そのほかで対象となるものは「帯状疱疹(ほうしん)後神経痛」や種々の原因による腰下肢痛(特に胸椎、腰椎の圧迫骨折による)などの難治性の痛みであろう。
在宅での疼痛管理を行うにあたっては、持続硬膜外ブロックが威力を発揮する。〝ポート〟(硬膜外カテーテルとその受け皿であるポートを皮下に植え込む)を用いた管理である。これにより、患者さんは入浴も可能となり、感染の発生率も格段に低くなる。

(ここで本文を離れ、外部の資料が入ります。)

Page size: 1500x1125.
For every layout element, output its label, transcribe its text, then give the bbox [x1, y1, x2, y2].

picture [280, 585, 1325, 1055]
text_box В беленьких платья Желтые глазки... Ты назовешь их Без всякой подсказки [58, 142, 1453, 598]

私の父は「肝臓がん」で逝った。背骨への骨転移による痛みに苦しんだが、硬膜外ブロックを行うことで、最後の数日間を除いて自宅で過ごすことができた。最後の入院中、夜中に小便の介助をする私に「もう、あかんか?」と、尋ねた父の声が耳の奥に残っている。
医学部を卒業後、どの科目に進むべきか決めあぐねていた私に、「麻酔科に入局してペインクリニックの勉強をしろ、兵頭教授のもとで学ばせてもらえ」となかば強制的に勧めたのは父であった。

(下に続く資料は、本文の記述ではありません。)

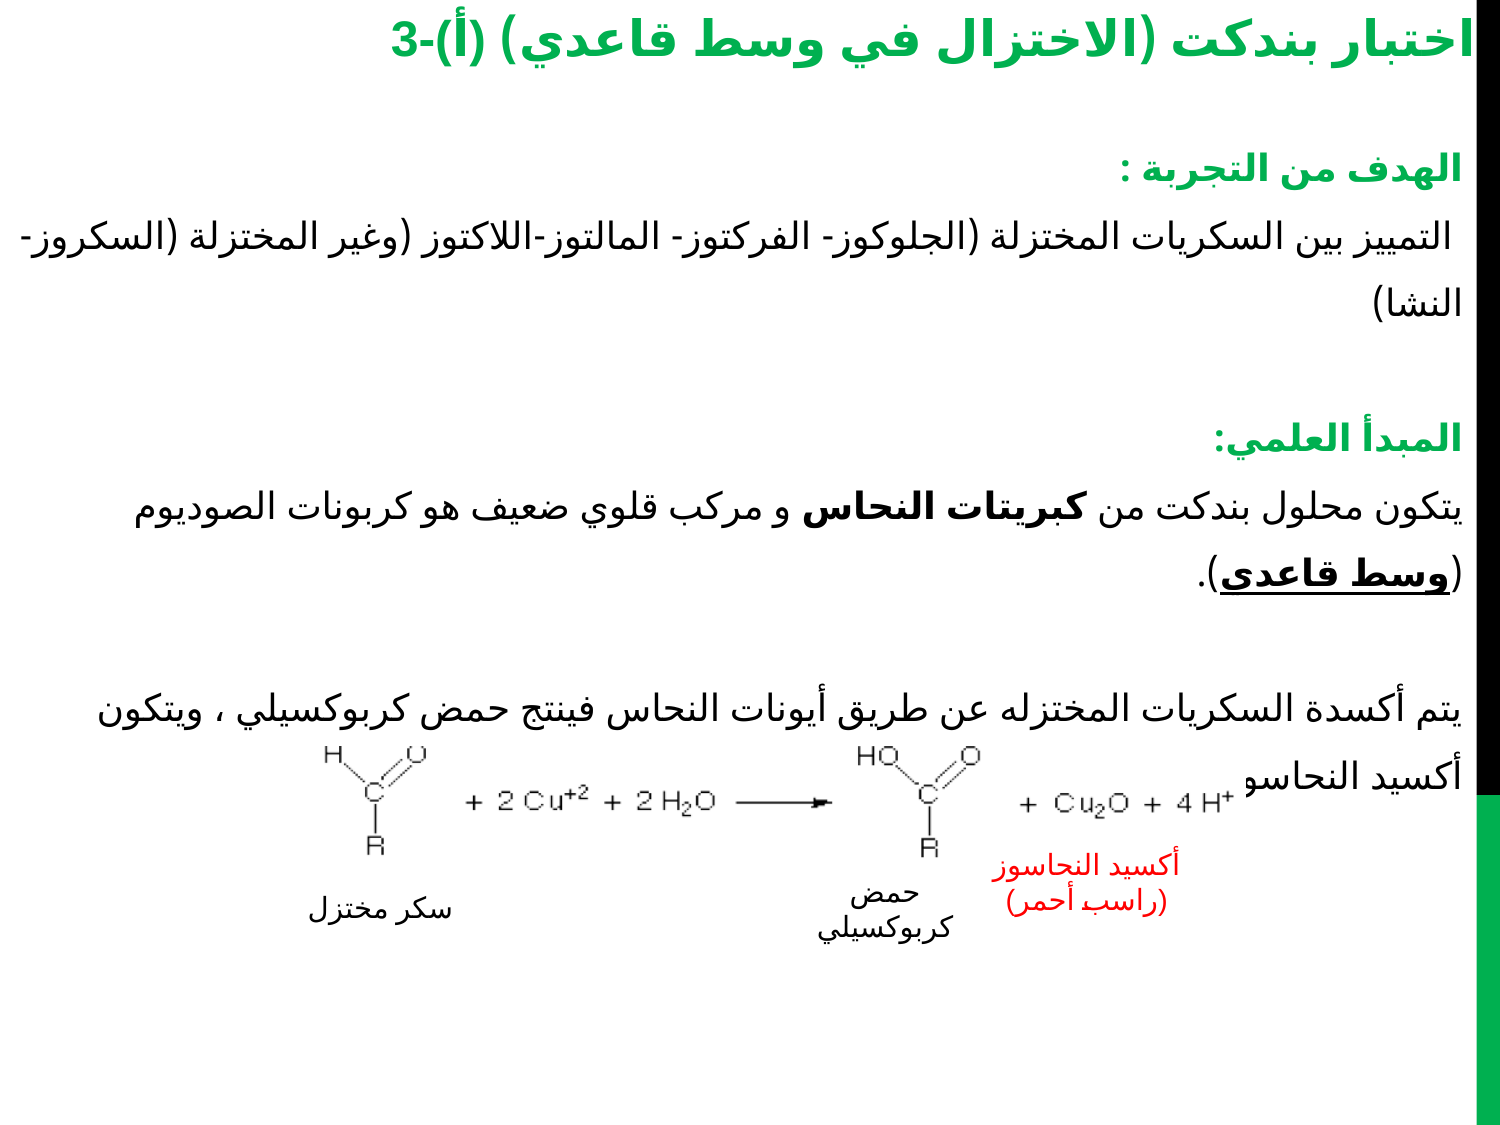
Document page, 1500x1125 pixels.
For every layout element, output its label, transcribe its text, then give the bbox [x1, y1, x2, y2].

picture [311, 745, 1246, 867]
text_box 3-(أ) اختبار بندكت (الاختزال في وسط قاعدي) [118, 0, 1491, 200]
text_box أكسيد النحاسوز (راسب أحمر) [974, 872, 1200, 924]
text_box حمض كربوكسيلي [772, 872, 998, 952]
text_box الهدف من التجربة : التمييز بين السكريات المختزلة (الجلوكوز- الفركتوز- المالتوز-اللاكتوز (وغير المختزلة (السكروز- النشا) المبدأ العلمي: يتكون محلول بندكت من كبريتات النحاس و مركب قلوي ضعيف هو كربونات الصوديوم (وسط قاعدي). يتم أكسدة السكريات المختزله عن طريق أيونات النحاس فينتج حمض كربوكسيلي ، ويتكون أكسيد النحاسوز الأحمر حيث يظهر بشكل راسب أحمر. [0, 114, 1479, 805]
text_box سكر مختزل [286, 881, 475, 932]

私にペインクリニックの道を勧めた父。ペインクリニックのABCを指導してくださった兵頭教授。その二人が空の何処かから見てくれている。
森本昌宏(もりもと・まさひろ) 大阪なんばクリニック本部長。平成元年、大阪医科大学大学院修了。同大講師などを経て、22年から近畿大学医学部麻酔科教授。31年4月から現職。医学博士。日本ペインクリニック学会名誉会員。